TO DO – Give the records again exactly. Pictures do not belong in the copy.

____ SUPPLIED RECORDS

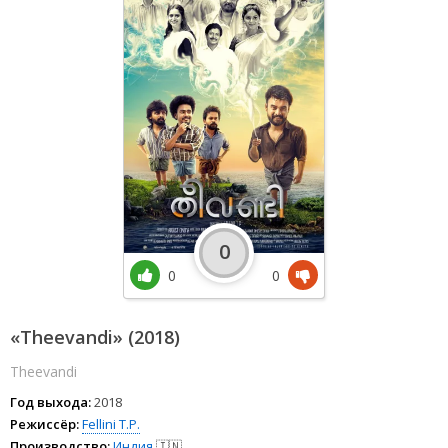
0
0
0
«Theevandi» (2018)
Theevandi
Год выхода:
2018
Режиссёр:
Fellini T.P.
Производство:
Индия
🇮🇳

________

EXERCISE RESULT –
0
0
0
«Theevandi» (2018)
Theevandi
Год выхода:
2018
Режиссёр:
Fellini T.P.
Производство:
Индия
🇮🇳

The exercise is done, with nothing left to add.